# Texto do exercício
◆ ◆ ◆ ◆
Reprodução da coluna “Menu Político”, edição de 18/12/2016 do O POVO.

Como a privatização da política leva
ao desvio de milhões de reais

“O propósito da empresa, assim, era manter uma relação frequente de concessões financeiras e pedidos de apoio com esses políticos, em típica situação de privatização indevida de agentes políticos em favor de interesses empresariais nem sempre republicanos”. Esse trecho está na abertura da “colaboração premiada” do diretor da Odebrecht Cláudio Melo Filho.

É muito educativa a leitura da íntegra do documento: são 82 páginas mostrando como é lubrificada a máquina da corrupção, que funcionou em todos os governos, e da qual se servem praticamente todos os partidos, principalmente os nomes mais influentes dessas agremiações, que podem entregar a mercadoria que vendem aos compradores: aprovação de leis e medidas provisórias, emendas, acesso a autoridades e trânsito livre pelos descaminhos de Brasília.

Do outro lado do balcão, estão os empresários, isto é, aqueles aos quais faltam ética e honestidade, porém lhes sobram recursos para bancar as extravagâncias de suas excelências, que vão desde presentes caros, almoços e jantares em restaurantes chiques, a (muito) dinheiro sonante para as campanhas eleitorais e para enriquecimento pessoal.

Claro que só os ingênuos pensam que o Congresso Nacional é uma reunião de freiras carmelitas; o mais trouxa dos parlamentares é capaz de consertar relógio no escuro; mas não deixa de ser chocante ver o relato de quem participou do negócio, expondo os mecanismos sórdidos de como a coisa funciona por dentro. É espantoso observar a naturalidade com que o roubo de milhões de reais era tratado como a coisa mais natural do mundo.

O depoimento está reproduzido na forma de um livro, separado por capítulos e subcapítulos. Por exemplo, o capítulo II: “Meus relacionamentos com agentes públicos centrais no Congresso Nacional”, com nove itens, entre eles “Meu relacionamento com Michel Temer”. Nesse trecho Melo Filho relata o encontro (2014) no Palácio do Jaburu, quando Temer (vice-presidente da República na época) teria pedido R$ 10 milhões diretamente a Marcelo Odebrecht.
◆ ◆ ◆ ◆
# Material de estudo
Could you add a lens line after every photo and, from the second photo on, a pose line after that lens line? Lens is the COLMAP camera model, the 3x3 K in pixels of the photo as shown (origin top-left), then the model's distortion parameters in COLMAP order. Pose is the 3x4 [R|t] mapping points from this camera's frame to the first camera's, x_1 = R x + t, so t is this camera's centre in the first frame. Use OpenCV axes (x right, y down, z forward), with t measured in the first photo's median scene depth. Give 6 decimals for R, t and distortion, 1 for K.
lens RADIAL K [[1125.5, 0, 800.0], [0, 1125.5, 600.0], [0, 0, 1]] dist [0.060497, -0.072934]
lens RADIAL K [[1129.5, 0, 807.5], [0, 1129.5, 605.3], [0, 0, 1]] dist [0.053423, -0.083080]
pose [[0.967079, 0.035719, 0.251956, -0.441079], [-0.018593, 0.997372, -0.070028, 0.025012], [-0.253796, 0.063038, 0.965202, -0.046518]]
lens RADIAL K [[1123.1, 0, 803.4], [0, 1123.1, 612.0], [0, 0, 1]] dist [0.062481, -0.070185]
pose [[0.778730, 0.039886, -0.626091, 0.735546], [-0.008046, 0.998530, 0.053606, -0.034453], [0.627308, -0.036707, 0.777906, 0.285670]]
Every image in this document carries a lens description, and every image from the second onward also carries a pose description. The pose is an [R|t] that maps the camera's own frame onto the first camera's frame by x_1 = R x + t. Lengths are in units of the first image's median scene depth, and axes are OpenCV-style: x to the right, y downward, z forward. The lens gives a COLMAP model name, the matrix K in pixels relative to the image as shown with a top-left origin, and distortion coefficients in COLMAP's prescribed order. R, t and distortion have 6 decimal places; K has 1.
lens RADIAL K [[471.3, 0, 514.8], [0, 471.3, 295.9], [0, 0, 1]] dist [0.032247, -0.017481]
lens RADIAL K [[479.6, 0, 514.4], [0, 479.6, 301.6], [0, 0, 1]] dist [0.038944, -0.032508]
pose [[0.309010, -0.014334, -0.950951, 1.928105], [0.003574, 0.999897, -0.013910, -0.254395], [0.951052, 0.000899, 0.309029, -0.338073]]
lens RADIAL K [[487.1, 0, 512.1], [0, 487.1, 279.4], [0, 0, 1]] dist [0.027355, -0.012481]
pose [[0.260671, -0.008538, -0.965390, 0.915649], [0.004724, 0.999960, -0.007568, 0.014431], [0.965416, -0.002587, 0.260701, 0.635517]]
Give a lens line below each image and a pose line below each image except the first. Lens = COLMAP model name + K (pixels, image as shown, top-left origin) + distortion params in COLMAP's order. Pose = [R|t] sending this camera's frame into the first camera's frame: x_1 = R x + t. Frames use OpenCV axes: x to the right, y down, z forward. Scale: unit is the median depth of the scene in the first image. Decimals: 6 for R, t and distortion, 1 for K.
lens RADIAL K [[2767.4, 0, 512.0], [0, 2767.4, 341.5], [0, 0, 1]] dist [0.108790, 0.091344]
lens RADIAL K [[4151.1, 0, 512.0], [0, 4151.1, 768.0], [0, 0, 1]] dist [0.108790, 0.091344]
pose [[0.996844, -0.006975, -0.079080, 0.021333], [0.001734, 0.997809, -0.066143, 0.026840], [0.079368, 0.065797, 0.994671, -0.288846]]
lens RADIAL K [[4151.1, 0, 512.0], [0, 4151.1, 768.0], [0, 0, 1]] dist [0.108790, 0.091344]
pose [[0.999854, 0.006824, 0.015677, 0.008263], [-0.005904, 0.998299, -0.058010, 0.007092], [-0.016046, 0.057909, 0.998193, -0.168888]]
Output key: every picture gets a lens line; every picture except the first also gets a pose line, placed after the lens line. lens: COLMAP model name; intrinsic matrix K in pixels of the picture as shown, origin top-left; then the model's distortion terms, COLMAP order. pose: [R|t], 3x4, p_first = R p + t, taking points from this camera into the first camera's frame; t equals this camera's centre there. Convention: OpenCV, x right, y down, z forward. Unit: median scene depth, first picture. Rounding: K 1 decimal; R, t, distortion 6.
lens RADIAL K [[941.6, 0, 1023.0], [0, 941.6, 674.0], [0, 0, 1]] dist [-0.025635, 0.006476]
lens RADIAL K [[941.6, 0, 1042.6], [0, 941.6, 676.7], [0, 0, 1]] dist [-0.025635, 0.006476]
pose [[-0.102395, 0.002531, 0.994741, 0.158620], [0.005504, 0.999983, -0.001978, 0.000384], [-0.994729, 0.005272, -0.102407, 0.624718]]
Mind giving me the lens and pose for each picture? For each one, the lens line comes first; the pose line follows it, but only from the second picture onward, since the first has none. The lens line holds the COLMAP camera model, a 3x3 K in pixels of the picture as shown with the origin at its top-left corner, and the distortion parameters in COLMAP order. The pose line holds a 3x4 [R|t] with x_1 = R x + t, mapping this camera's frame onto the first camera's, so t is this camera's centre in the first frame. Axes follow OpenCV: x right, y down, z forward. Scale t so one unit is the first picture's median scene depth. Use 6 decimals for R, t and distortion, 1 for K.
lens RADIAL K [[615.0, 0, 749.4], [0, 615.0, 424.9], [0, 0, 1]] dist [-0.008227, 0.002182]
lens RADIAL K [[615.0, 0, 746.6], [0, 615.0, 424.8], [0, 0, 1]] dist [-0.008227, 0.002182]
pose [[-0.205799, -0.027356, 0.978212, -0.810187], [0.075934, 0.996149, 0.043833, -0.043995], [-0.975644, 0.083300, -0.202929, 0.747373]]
◆ ◆ ◆ ◆
Dê a continuação da coluna sobre a privatização da política, começando logo depois da última frase.

Não será preciso remontar aqui a lista dos políticos que foram delatados por Cláudio Melo Filho. Ponha em um motor de busca o nome de qualquer um da cúpula do governo: Michel Temer, Romero Jucá, Eliseu Padilha, Moreira Franco, que a lista dos horrores aparecerá ante seus olhos.

O que interessa, na leitura do documento, é ver como Melo Filho discorre sobre a frase que poderia servir de epígrafe ao seu depoimento: “Tenho convicção de que, com meus relatos, deixarei clara a forma pragmática como funcionava a políticos nos bastidores do Congresso nacional”. Troque “pragmática” por “ilegal, desleal, imoral, antiética” e tudo o mais, e siga em frente: você vai vislumbrar a realidade paralela onde vivem esses caras.

Vai ver aprender como se montam as mais diversas tramoias que prosperam na Capital do País, cujo produto final é o rastro de desgraças que vai deixando pelo caminho, pois o dinheiro desviado por esses celerados faz falta na educação, na saúde, na geração de emprego. E o pior é que esse criminoso modo de agir é repetido Brasil afora em muitos governos estaduais e prefeituras: abra jornal e confira.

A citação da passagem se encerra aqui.